Instructions for the task. Could you return every line of the material that contains the word "benefits"?
*** Opening Material for this exercise ***
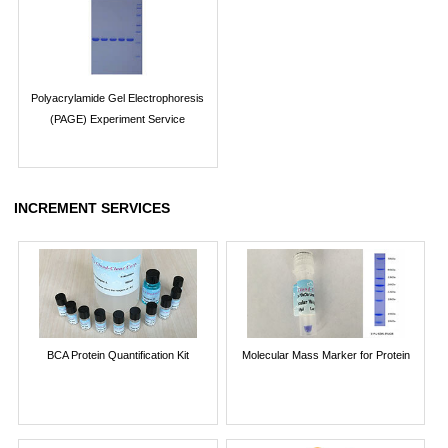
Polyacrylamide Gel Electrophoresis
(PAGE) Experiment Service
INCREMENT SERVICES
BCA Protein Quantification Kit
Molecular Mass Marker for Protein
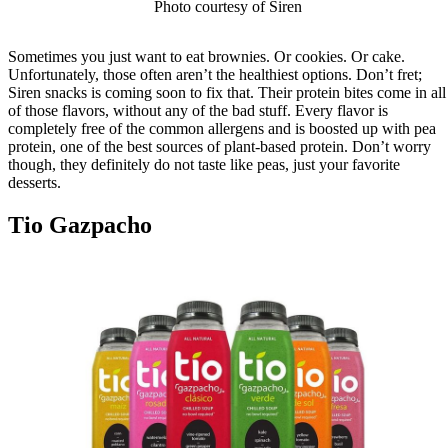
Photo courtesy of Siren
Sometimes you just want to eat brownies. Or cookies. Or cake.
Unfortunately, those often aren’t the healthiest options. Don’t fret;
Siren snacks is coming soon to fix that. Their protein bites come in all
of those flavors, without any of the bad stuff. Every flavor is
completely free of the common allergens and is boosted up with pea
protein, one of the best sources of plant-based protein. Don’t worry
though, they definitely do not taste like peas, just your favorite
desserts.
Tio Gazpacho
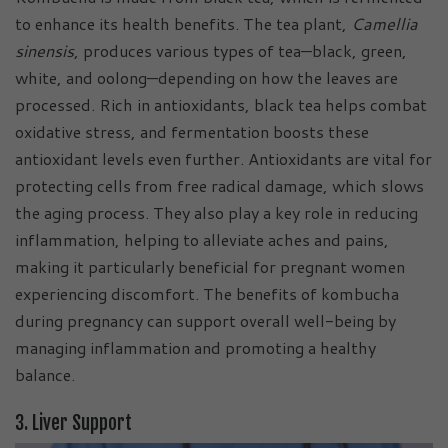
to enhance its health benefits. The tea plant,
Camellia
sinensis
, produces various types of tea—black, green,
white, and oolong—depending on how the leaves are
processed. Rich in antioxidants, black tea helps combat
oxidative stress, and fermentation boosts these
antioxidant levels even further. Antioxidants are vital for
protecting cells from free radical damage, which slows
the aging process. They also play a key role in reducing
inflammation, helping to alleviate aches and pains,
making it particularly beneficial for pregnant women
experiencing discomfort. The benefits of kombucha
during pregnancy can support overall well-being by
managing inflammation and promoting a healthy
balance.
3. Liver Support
*** Closing Material for this exercise ***
*** Opening Material for this exercise ***
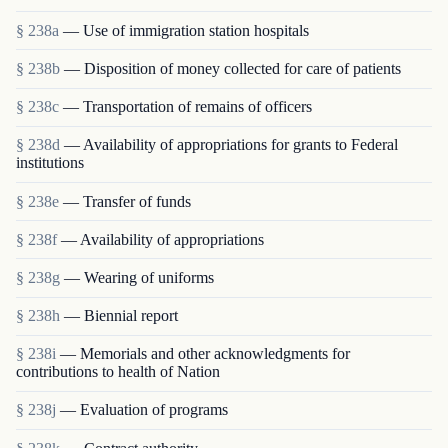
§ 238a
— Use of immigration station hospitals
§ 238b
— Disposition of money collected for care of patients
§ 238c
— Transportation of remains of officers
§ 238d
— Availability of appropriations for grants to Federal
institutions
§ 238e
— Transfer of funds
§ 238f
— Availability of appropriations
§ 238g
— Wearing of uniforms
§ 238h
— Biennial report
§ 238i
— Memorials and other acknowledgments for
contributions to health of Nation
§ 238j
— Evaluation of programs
*** Closing Material for this exercise ***
Exercise output.
to enhance its health benefits. The tea plant,
experiencing discomfort. The benefits of kombucha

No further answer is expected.